**Problem**.
Which lines of the entries below run from the one holding "left wrist: (252, 341)" to the one holding "right eye: (188, 215)", inclusive? Set down exactly those lines and no others.

Saved data entries:
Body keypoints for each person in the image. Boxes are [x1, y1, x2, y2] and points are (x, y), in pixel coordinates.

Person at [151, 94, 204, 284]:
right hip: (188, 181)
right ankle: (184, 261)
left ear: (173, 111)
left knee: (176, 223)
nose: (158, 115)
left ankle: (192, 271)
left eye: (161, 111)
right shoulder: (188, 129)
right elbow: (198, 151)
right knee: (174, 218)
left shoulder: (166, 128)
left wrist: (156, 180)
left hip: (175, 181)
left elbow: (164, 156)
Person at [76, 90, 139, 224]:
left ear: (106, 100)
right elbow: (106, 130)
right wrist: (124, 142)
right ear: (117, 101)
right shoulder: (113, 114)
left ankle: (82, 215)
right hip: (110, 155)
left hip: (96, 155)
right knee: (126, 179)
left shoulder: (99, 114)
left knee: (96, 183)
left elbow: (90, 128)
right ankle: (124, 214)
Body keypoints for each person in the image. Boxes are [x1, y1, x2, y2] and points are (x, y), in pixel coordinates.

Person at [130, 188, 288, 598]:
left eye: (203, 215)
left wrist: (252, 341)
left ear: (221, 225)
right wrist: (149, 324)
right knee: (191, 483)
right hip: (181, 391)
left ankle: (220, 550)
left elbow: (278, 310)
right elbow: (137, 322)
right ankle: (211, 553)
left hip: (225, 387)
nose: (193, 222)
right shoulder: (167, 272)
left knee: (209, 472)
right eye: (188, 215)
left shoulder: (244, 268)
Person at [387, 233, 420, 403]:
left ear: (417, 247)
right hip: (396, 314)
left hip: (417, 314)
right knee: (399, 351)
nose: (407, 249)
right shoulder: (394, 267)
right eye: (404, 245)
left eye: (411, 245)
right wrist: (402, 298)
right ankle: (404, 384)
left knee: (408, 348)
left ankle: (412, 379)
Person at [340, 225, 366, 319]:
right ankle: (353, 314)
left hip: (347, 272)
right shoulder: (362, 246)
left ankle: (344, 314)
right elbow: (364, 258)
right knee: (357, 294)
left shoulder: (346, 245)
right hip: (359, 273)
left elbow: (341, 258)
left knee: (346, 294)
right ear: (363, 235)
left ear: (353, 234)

==

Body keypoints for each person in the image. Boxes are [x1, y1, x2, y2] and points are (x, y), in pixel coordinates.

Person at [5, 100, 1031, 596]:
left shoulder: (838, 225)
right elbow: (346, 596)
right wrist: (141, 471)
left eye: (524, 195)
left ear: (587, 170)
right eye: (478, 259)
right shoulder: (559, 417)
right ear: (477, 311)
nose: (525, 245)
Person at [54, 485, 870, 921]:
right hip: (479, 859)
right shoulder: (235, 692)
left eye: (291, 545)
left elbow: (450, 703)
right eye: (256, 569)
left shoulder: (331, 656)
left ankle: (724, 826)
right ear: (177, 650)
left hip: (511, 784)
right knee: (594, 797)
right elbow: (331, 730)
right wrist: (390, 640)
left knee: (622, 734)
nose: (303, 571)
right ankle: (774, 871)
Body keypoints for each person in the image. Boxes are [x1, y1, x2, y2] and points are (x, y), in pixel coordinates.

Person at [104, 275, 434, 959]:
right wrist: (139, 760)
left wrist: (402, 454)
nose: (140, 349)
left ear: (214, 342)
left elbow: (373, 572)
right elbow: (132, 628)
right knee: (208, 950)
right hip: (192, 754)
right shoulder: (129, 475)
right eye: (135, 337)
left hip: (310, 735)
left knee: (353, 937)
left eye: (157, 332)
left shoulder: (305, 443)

**Exercise output**.
left wrist: (252, 341)
left ear: (221, 225)
right wrist: (149, 324)
right knee: (191, 483)
right hip: (181, 391)
left ankle: (220, 550)
left elbow: (278, 310)
right elbow: (137, 322)
right ankle: (211, 553)
left hip: (225, 387)
nose: (193, 222)
right shoulder: (167, 272)
left knee: (209, 472)
right eye: (188, 215)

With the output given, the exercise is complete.